As you are the lucky customer this week and they appreciate your business, they have decided to accept your offer of £14,000 for the car (which retails at £20,000 remember). Tell me, what are your first thoughts about their acceptance - without a fight?

  1. I could have done better.
  2. I should have started with a lower offer.
  3. What's wrong with the car because they gave in too quickly/easily?
  4. Ouch - how do I get a lower price without appearing too greedy?
  5. Something else???

What you didn't know, and the dealer wasn't about to tell you was this. Their profit doesn't only come from the profit made on each car, it is also generated from the volume of cars sold each month. They don't even have to sell all of their stock at a profit, they can sell one or two at a loss or break-even. And because you didn't know this, your initial negotiating power has all but disappeared.

When there is a high level of trust in a relationship, both parties are often willing to negotiating a genuinely win-win deal. A deal where the seller can still make a profit and where the buyer can know or at least expect that their needs and wants will be taken care of as agreed. When there is low trust, it's everyone for themselves - self-serving, self-defeating attitudes, behaviour and communication. See my previous article about buying a car and relating the tactics back to the workplace.

The moral of this story for the workplace? Don't get excited too soon, remain calm and seek to understand as much of the detail as possible. Always keep a win-win mentality very much in mind, help set a context so that all parties can negotiate openly and honestly to achieve what needs to be achieved and to deliver what needs to be delivered - to the standards required.

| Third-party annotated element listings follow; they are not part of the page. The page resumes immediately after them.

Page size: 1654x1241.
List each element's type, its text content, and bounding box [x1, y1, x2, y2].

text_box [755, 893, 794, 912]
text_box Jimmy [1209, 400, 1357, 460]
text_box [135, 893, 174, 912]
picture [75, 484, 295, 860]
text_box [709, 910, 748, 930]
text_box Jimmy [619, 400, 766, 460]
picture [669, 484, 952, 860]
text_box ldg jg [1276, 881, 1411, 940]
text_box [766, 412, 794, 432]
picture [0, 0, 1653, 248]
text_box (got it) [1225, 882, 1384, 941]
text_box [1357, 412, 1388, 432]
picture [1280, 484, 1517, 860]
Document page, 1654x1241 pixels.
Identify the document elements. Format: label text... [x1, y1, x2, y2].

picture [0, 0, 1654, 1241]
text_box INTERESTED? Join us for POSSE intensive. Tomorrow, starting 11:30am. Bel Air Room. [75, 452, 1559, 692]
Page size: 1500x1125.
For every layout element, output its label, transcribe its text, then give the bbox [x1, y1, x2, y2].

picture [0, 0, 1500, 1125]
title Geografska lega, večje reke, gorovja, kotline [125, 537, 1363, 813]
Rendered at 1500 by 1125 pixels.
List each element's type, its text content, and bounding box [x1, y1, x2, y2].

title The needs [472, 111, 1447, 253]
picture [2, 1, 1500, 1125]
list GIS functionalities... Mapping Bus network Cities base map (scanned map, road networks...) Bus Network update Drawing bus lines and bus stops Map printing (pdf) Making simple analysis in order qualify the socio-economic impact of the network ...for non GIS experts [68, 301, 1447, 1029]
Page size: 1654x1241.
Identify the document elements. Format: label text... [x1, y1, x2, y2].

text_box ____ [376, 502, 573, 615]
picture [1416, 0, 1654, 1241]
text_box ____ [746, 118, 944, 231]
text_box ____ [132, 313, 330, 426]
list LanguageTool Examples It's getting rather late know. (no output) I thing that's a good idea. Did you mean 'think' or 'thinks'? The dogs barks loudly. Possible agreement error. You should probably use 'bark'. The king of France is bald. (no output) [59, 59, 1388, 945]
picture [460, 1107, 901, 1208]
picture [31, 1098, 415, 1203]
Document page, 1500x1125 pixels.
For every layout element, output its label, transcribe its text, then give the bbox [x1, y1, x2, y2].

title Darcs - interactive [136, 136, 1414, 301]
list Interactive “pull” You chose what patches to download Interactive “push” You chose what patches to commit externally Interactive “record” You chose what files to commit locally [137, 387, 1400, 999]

Get the best deal you can, but not at the expense of losing trust and causing toxic relationships.

The long-term challenges faced by nationals of Northern Ireland were eventually progressed because the concept of win-win, letting go of the past upset/anger and resentment and focusing on how to negotiate for the future benefit of its people won over blaming each other and living in the past. Remember, the good thing about the past is, it's over. The bad thing about the future is, many people just expect it to be something other than brilliant. It's that very thought that stops it from being as wonderful as it can be.

How are the levels of collaboration and trust in your team? What steps can you take to improve relationships so that when you do need to negotiate, the relationship is solid and based on mutual respect and integrity? Do share.